Exercise –
Continue the online discussion about Anthropic's red lines and the Department of War from where it stops.

Study text –

All in retaliation for Anthropic sticking to their red lines to not allow their models to be used for domestic mass surveillance and autonomously killing people without human oversight.
The Pentagon is negotiating with Google and OpenAI to try to get them to agree to what Anthropic has refused.
They're trying to divide each company with fear that the other will give in. That strategy only works if none of us know where the others stand. This letter serves to create shared understanding and solidarity in the face of this pressure from the Department of War.
We are the employees of Google and OpenAI, two of the top AI companies in the world.
We hope our leaders will put aside their differences and stand together to continue to refuse the Department of War's current demands for permission to use our models for domestic mass surveillance and autonomously killing people without human oversight.
Agree fully with the main points of this statement. Mass domestic surveillance is the hallmark of an authoritarian and undemocratic state. That such a state holds 'votes' regularly does not detract from the chilling effect on public discourse and politics caused by mass surveillance.
The guardrail on fully automated weapons makes perfect sense, and hopefully becomes standardised globally.
> mass surveillance presents serious, novel risks to our fundamental liberties.
Doesn't matter, really. The genie is out of the bottle and I'm strongly confident US administration will find a vendor willing to supply models for that particular usage.
Same as saying "Look I sold nukes to USA to protect democracy, but we put 2 rules about usage". Everyone got nukes and nobody can enforce the rules. Just whitewashing of pure business greed, using terms like national security, democracy etc.
Does US really have Department of War? Is this Antropics way to show how f&^^& up they are in Department of Defense, or did they rebranded it to the old WWI/II days?
Something feels off about this announcement. Anyone else?
Credit where it's due, going on record like this isn't easy, particularly when facing pressure from a major government client. Still, the two limits Anthropic is defending deserve a closer look.
On surveillance: the carve-out only protects people inside the US. Speaking as someone based in Europe, that's a detail that doesn't go unnoticed. On autonomous weapons: realistically, current AI systems aren't anywhere near capable enough to run one independently. So that particular line in the sand isn't really costing them much.
What I find more candid is actually the revised RSP. It draws a clearer picture of where Anthropic's oversight genuinely holds and where it starts to break down as they race to stay at the cutting edge. The core tension, trying to be simultaneously the most powerful and the most principled player in the room, doesn't have a neat resolution.
This statement doesn't offer one either. But engaging with the question openly, even without all the answers, beats silence and gives the rest of us something real to push back on.
While I agree the name change has not (yet) been made with the proper authority, I'm quite partial to the name and prefer to use it despite its prematurity. I think it does a better job of communicating the types of work actually done by the department and rightly gives people pause about their support of it. Though I'm sure that wasn't the administration's intention.
This isn't a one-election thing. It's going to be a generational effort to fix what these people are breaking more of every day. I hope I live to see it come to some kind of fruition - I recently turned 50.
It SHOULD be called the Department of War, as it was originally, since it makes its function clear. We are a society that has euphemized everything and so we no longer understand anything.
It's really not the right thing to be bikeshedding. The people calling the shots call themselves the Department of War. No need to die on hills that don't matter.
I think it goes without saying that ones the systems are reliable, fully-autonomous weapons will be unleashed on the battlefield. But they have to have safeguards to ensure that they don't turn on friendly forces and only kill the enemy. What Anthropic is saying, is that right now - they can't provide those assurances. When they can - I suspect those restrictions will be relaxed.

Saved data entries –
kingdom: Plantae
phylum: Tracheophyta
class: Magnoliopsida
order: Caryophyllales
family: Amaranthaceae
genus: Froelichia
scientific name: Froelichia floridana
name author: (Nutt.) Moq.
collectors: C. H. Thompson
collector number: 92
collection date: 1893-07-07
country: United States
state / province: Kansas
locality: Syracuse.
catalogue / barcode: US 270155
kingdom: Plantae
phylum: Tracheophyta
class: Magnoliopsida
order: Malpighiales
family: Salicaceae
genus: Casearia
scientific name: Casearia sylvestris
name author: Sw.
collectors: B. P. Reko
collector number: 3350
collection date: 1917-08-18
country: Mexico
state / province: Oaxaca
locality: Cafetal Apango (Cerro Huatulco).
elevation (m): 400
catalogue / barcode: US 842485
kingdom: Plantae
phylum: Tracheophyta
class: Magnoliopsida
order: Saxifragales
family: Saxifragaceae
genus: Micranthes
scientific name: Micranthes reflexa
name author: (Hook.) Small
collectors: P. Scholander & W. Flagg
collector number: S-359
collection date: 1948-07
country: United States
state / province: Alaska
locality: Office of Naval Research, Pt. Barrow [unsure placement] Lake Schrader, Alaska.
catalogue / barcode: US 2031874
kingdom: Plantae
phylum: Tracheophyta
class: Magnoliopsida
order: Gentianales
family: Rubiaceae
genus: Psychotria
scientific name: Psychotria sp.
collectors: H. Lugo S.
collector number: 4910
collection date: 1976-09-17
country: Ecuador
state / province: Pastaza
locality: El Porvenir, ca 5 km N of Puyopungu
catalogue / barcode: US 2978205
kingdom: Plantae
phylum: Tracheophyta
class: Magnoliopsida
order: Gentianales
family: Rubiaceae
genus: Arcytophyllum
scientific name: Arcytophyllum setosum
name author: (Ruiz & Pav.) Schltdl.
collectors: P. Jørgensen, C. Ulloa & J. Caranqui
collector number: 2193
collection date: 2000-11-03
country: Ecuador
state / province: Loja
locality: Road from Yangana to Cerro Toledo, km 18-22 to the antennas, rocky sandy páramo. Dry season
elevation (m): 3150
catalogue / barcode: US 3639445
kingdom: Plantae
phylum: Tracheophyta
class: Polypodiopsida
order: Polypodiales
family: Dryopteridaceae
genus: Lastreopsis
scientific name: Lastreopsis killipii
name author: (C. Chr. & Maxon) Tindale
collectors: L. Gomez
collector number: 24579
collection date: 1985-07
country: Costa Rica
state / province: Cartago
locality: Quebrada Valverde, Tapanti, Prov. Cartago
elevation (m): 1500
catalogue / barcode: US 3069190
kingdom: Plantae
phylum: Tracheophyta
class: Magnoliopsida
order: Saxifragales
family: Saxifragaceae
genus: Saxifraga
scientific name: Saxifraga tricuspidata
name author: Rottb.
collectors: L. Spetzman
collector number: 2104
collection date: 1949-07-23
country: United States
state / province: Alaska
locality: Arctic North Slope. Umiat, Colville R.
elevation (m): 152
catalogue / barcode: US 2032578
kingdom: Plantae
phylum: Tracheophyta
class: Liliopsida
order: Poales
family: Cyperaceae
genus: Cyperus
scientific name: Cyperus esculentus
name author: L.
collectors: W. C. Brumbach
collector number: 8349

Result of the exercise –
During a war with national mobilization, that would make sense. Or in a country like China. This kind of coercion is not an expected part of democratic rule.
The problem is that this is a decision that costs money. Relying on a system that makes money by doing bad things to do good things out of a sense of morality when a possible outcome is existential risk to the species is a 100% chance of failure on a long enough timeline. We need massive disincentives to bad behavior, but I think that cat is already out of its bag.
> opted to sell priority access to their models to the Pentagon
The bottom of all of this is that companies need to profit to sustain themselves. If "y'all" (the users) don't buy enough of their products, they will seek new sources of revenue.
This applies to any company who has external investors and shareholders, regardless of their day 0 messaging. When push comes to shove and their survival is threatened, any customer is better than no customer.
It's very possible that $20 Claude subscriptions isn't delivering on multiple billions in investment.
The only companies that can truly hold to their missions are those that (a) don't need to profit to survive, e.g. lifestyle businesses of rich people (b) wholly owned by owners and employees and have no fiduciary duty.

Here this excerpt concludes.